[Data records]
-=-=-=-=-

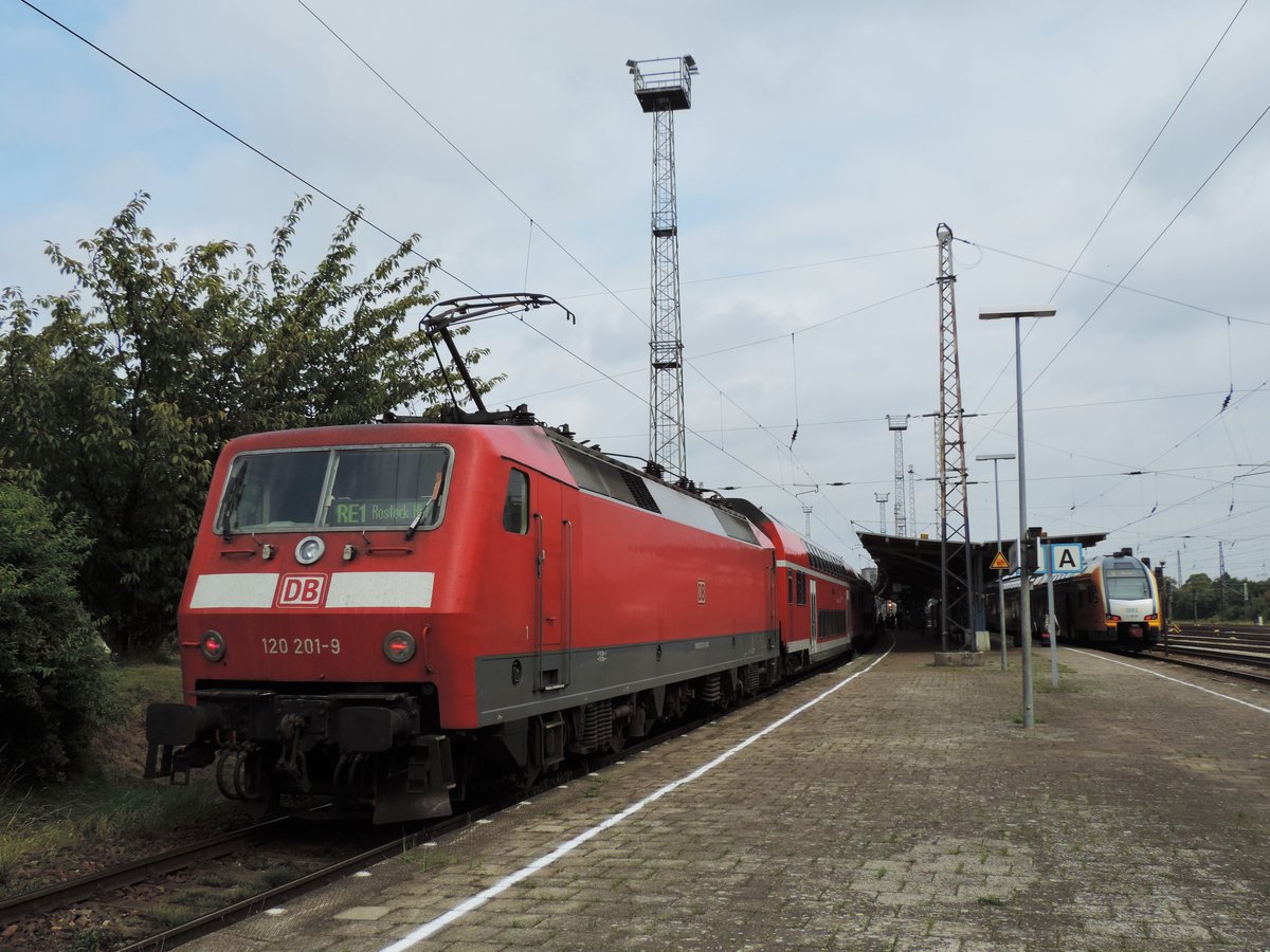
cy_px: 476
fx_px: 1211
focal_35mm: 33
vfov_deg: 42.9
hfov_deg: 55.4
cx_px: 635
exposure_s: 1/1250
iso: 80
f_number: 3.2
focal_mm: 5.8
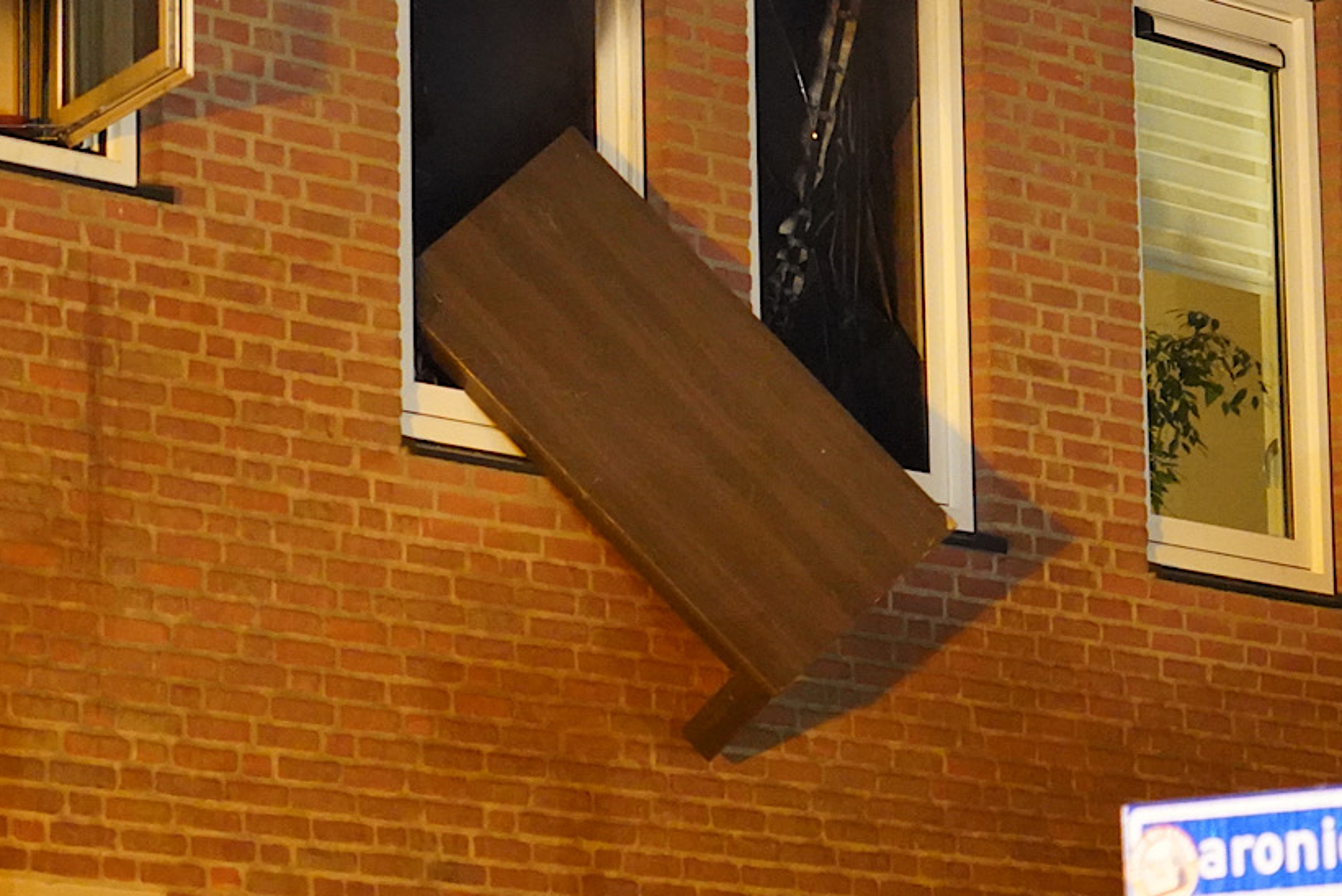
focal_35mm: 187
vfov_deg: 7.3
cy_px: 52
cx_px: 528
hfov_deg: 11.0
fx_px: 6973
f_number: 4
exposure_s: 1/13
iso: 12800
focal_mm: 80
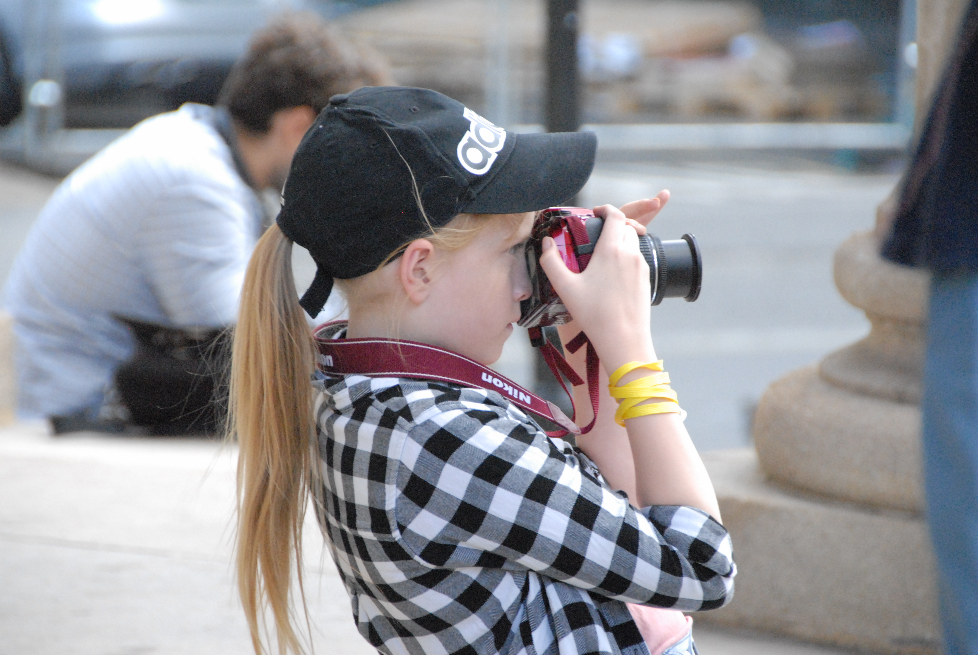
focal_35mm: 300
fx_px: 8160
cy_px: 328
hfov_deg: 6.9
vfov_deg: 4.6
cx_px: 489
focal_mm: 200
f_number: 5.6
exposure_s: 1/320
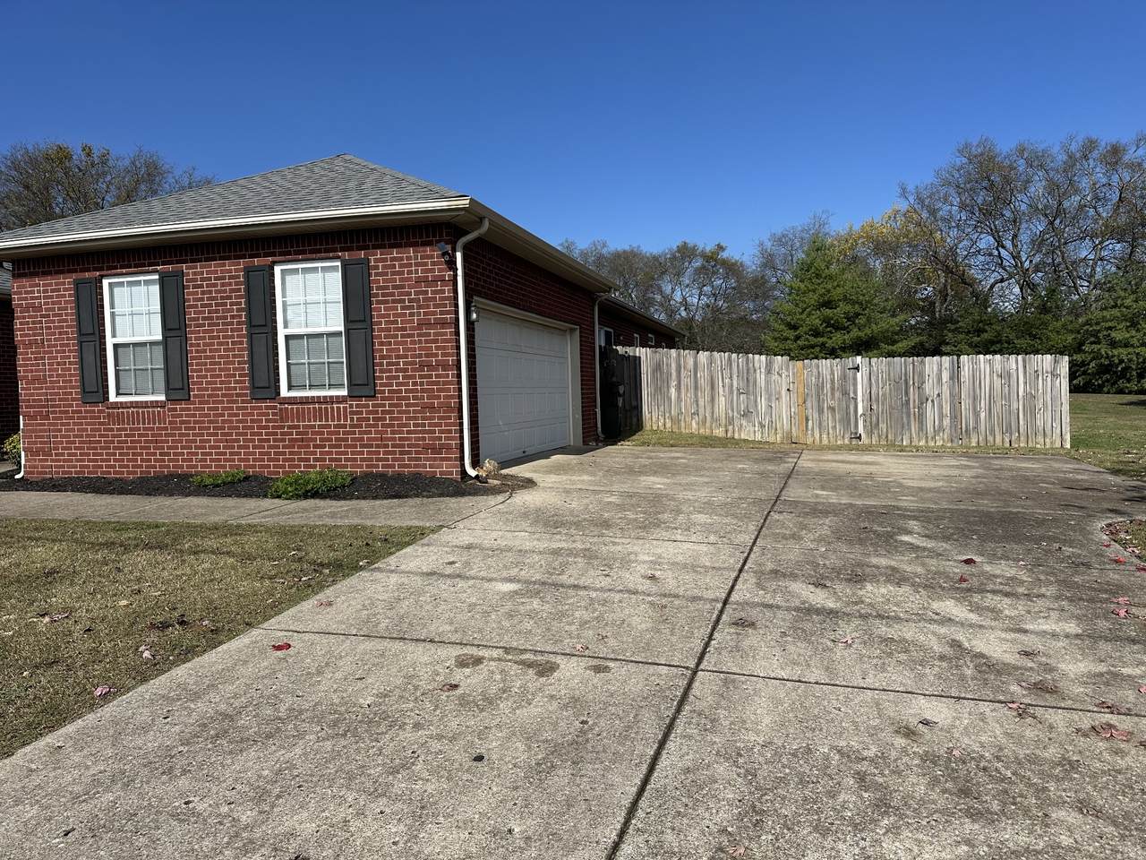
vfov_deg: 56.8
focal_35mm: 24
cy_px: 430
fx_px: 795
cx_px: 573
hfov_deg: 71.6
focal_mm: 6.86
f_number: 1.78
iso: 80
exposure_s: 1/6623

-=-=-=-=-

• **Exercise details**
The output must match, line for line, the span from the line containing "exposure_s: 1/1250" through the end of the data, with the pictures removed.

• **Output of the exercise**
exposure_s: 1/1250
iso: 80
f_number: 3.2
focal_mm: 5.8
focal_35mm: 187
vfov_deg: 7.3
cy_px: 52
cx_px: 528
hfov_deg: 11.0
fx_px: 6973
f_number: 4
exposure_s: 1/13
iso: 12800
focal_mm: 80
focal_35mm: 300
fx_px: 8160
cy_px: 328
hfov_deg: 6.9
vfov_deg: 4.6
cx_px: 489
focal_mm: 200
f_number: 5.6
exposure_s: 1/320
vfov_deg: 56.8
focal_35mm: 24
cy_px: 430
fx_px: 795
cx_px: 573
hfov_deg: 71.6
focal_mm: 6.86
f_number: 1.78
iso: 80
exposure_s: 1/6623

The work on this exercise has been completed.